For a time, Post always wore her hair down because she wanted to hide her hearing aids. She said that throughout junior high, none of her friends knew she was deaf because she never talked about it.

“I just didn’t really want people to know,” Post said.

Tom Post remembered feeling nervous for his daughter. How she’d react. How others would react. Whether people would believe that she was actually deaf. Post received speech therapy and was soon able to speak normally. And while she is legally deaf, she still has some — albeit not much — ability to hear.

“Growing up deaf — especially that kind of deaf where you can talk and people never quite believe you’re deaf — is difficult,” Tom Post said. “I worried about her personality. I worried it would make her a little more bitter because she’s a very happy kid.”

(Trent Nelson | The Salt Lake Tribune) Murray High School soccer player Sophie Post, at left, in a game vs. Cottonwood on Thursday Sept. 12, 2019.

Post started playing soccer around the same time she was diagnosed with her condition. Since then, she has gotten better at performing at a high level while not being able to hear well. But she still struggles, especially while running.

“It takes a lot of effort to hear people,” Post said. “So when I’m running and focusing on something else, I can’t hear if a defender is coming up behind me or if my coach is yelling something at me or if my teammate’s like, ‘Hey pass the ball’ — I can’t hear that. So I have to make sure that I always have my head up and stay aware of everything.”

In last week’s game against Olympus, the ball went out of bounds and she elected to take the throw-in. The only problem was her teammates were yelling at her not to do so, and Post didn’t hear them.

Over the years, Post and her teammates have developed nonverbal cues in order to communicate on the field. Sofonia said players have to “scream louder” to make sure she hears. Aly Starbuck, another teammate and close friend, said she spells words with the American Sign Language alphabet.

Murray High coach Brady Smith, who has coached the girls soccer team there for seven years, said he has to to make sure he makes eye contact with Post when giving instructions, and that she is in a position where she can read his lips. Tom Post said lip-reading is his daughter’s primary method of understanding what someone says.
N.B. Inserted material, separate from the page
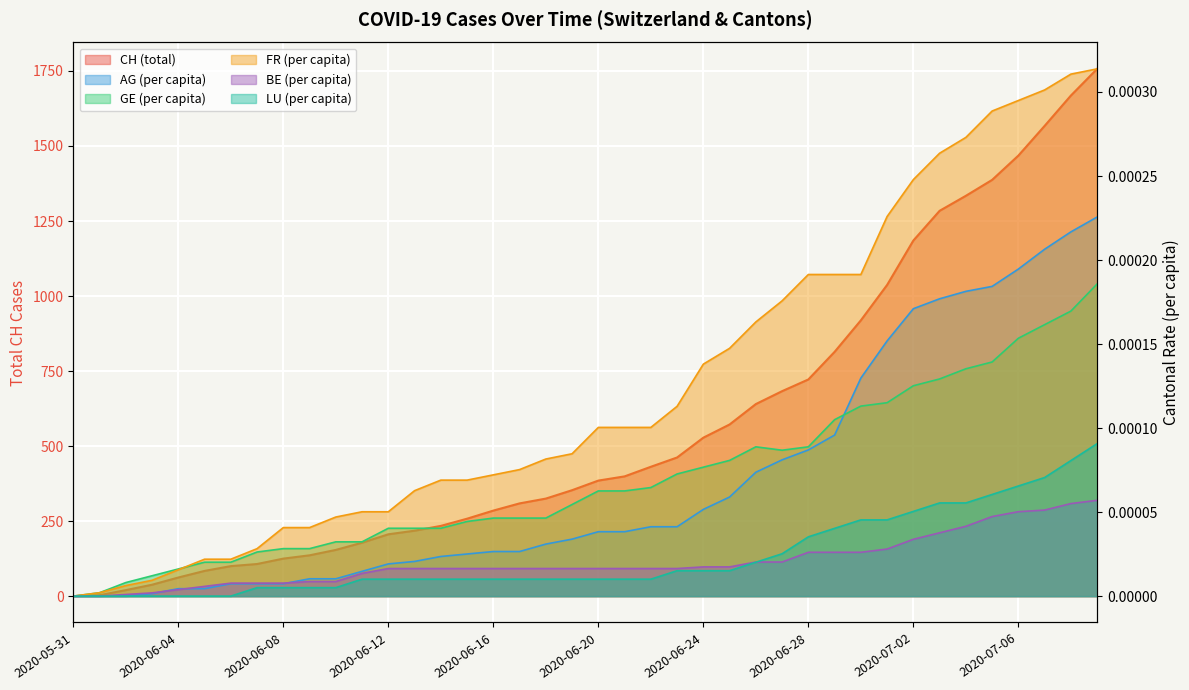

What is the maximum value shown in the chart?

1757.0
“There’s times that, of course, in a coaching profession, you’re yelling at somebody from 30, 40, 50 feet away,” Smith said. “Those are just times I have to remind myself that, hey, this is a player that needs to be communicated with differently.”
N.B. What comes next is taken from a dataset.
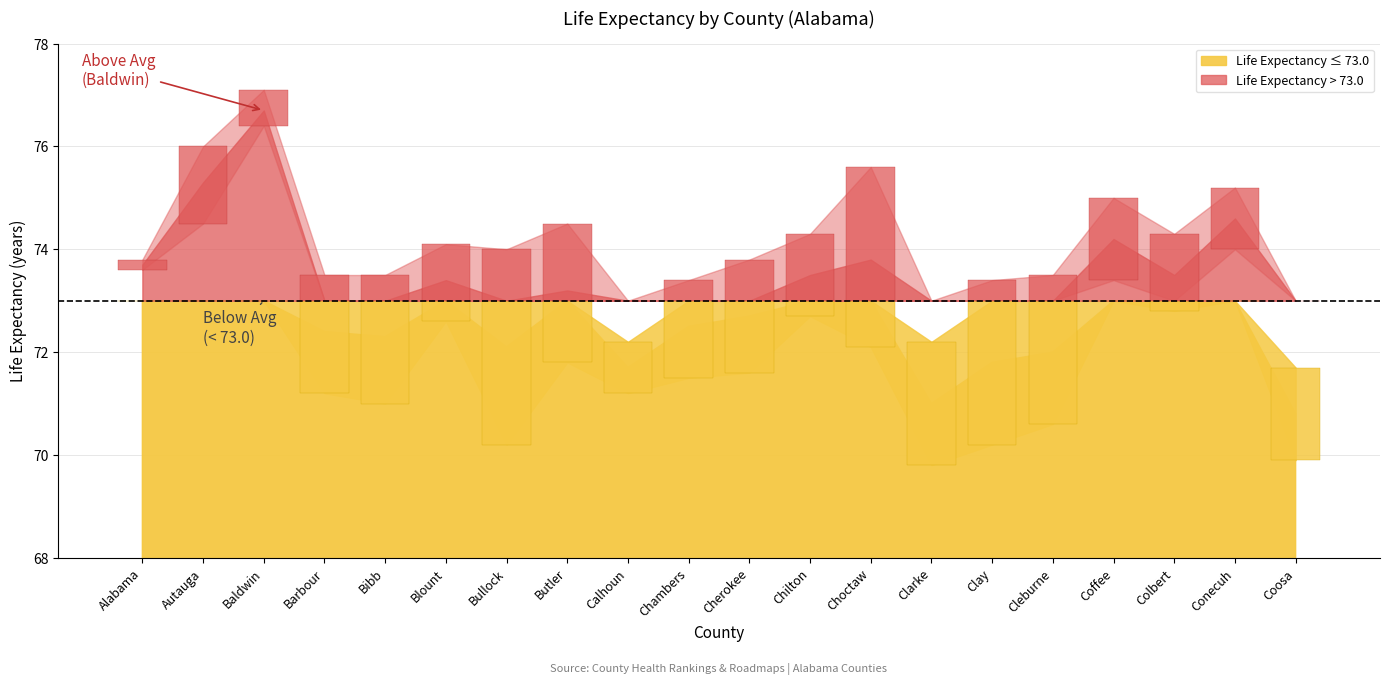

Between Cherokee and Chilton, which series saw the biggest shift?

Life Expectancy (below threshold)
Post’s hearing condition isn’t the only hurdle she’s had to jump over in her soccer career. In the past two years, she’s suffered three major injures to her lower body, the most recent of which was a broken left tibia that kept her out four months. She just recently is starting to play without pain and is getting back into game shape.
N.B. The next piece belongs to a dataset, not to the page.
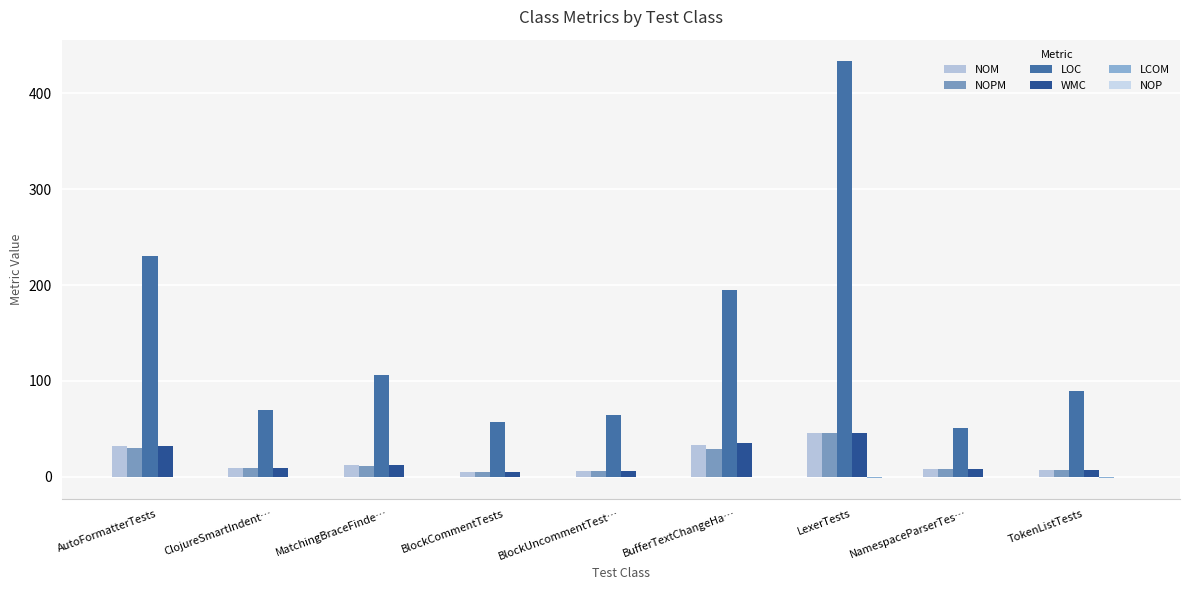

What is the maximum value for NOM?

46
Aside from soccer, Post likes to paint, hike, longboard and listen to indie music. Her gregarious demeanor is immediately noticeable, and it would be nearly impossible to tell she had a hearing condition without knowing it beforehand.

And that’s the current space in which Post lives. Smith called her "one of the premier players in the state.” Starbuck describes her as “just a good person.” Post said she has recently given more thought to raising awareness about her condition.

Post said with the support of her father and her speech therapist, she was able to get past the initial difficulty of her condition. Now that she’s a teenager, she wears her hearing aids with pride.

“Now as I’ve gotten older,” Post said, “I’ve just kind of accepted it and it’s OK that I’m deaf.”